Artikel 15. Raadkamer en advies

  • 1.

    De commissie beraadslaagt en beslist achter gesloten deuren over het uit te brengen advies.

  • 2.

    De commissie beslist bij meerderheid van stemmen over het uit te brengen advies.

  • 3.

    Als bij een stemming de stemmen staken, beslist de stem van de voorzitter.

  • 4.

    Van een minderheidsstandpunt wordt bij het advies melding gemaakt als die minderheid dat verlangt.

  • 5.

    Het advies is gemotiveerd en omvat een voorstel voor de te nemen beslissing op het bezwaarschrift.

  • 6.

    Het advies wordt door de voorzitter en de secretaris van de commissie ondertekend.
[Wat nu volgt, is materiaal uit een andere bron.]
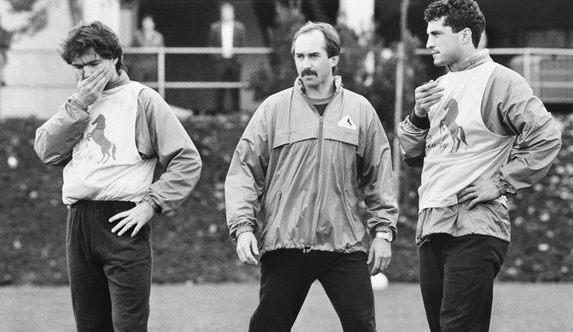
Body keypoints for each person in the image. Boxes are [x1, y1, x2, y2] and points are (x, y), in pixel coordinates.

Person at [397, 1, 562, 331]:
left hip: (474, 226)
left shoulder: (500, 81)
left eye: (436, 34)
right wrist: (417, 114)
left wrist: (501, 181)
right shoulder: (438, 87)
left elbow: (546, 136)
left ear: (465, 35)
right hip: (432, 225)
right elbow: (413, 156)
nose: (427, 43)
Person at [225, 22, 399, 332]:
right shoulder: (273, 110)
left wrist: (383, 232)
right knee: (267, 327)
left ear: (333, 59)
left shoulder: (360, 110)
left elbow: (379, 175)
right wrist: (243, 228)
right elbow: (243, 172)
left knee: (362, 326)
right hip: (285, 243)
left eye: (314, 56)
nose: (305, 64)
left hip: (343, 245)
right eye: (299, 56)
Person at [34, 21, 202, 332]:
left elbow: (187, 159)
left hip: (124, 222)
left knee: (129, 327)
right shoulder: (77, 103)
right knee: (89, 326)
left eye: (94, 64)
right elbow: (46, 150)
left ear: (115, 58)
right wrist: (79, 104)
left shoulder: (142, 99)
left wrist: (152, 203)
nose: (87, 75)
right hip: (79, 223)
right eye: (79, 67)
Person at [208, 2, 247, 113]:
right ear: (221, 14)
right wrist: (216, 58)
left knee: (235, 88)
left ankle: (236, 111)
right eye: (224, 12)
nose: (227, 14)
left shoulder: (240, 27)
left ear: (233, 13)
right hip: (221, 61)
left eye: (229, 12)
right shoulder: (214, 27)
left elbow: (243, 45)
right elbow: (211, 45)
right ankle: (219, 111)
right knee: (220, 88)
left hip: (234, 61)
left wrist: (239, 60)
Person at [130, 14, 164, 82]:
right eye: (145, 22)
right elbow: (131, 49)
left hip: (152, 65)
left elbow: (161, 50)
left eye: (148, 22)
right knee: (138, 86)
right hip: (139, 65)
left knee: (150, 86)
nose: (146, 24)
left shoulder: (158, 36)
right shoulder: (137, 35)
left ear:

Artikel 16. Uitbrengen advies en verdaging

  • 1.

    Het advies wordt, onder medezending van het verslag als bedoeld in artikel 13 en eventueel door de commissie ontvangen nadere informatie en nader verslag, tijdig uitgebracht aan het bestuursorgaan dat op het bezwaarschrift dient te beslissen.

  • 2.

    Als naar het oordeel van de voorzitter van de commissie de termijn van twaalf weken, genoemd in artikel 7:10, eerste lid, van de Awb, ontoereikend is voor achtereenvolgens het uitbrengen van een advies en het nemen van een beslissing, verzoekt hij het bestuursorgaan tijdig de beslissing te verdagen.

  • 3.

    Van een besluit tot verdaging ontvangen de commissie en de belanghebbenden een afschrift.

Artikel 17. Jaarverslag

De commissie brengt jaarlijks vóór 1 juli aan de bestuursorganen van de gemeente verslag uit van haar werkzaamheden in het voorafgaande kalenderjaar.

Paragraaf 4. Slotbepalingen

 

Artikel 18. Intrekking oude regeling

De ‘Verordening commissie bezwaarschriften Awb gemeente Oosterhout 2010’ vastgesteld bij raadsbesluit van 13 juli 2010 wordt ingetrokken per de datum van inwerkingtreding van deze verordening.

Artikel 19. Inwerkingtreding en citeertitel

  • 1.

    Deze verordening treedt in werking op 1 december 2023.

  • 2.

    Deze verordening wordt aangehaald als: ‘Verordening commissie bezwaarschriften Awb gemeente Oosterhout 2023’.

Aldus vastgesteld in de openbare raadsvergadering van 21 november 2023.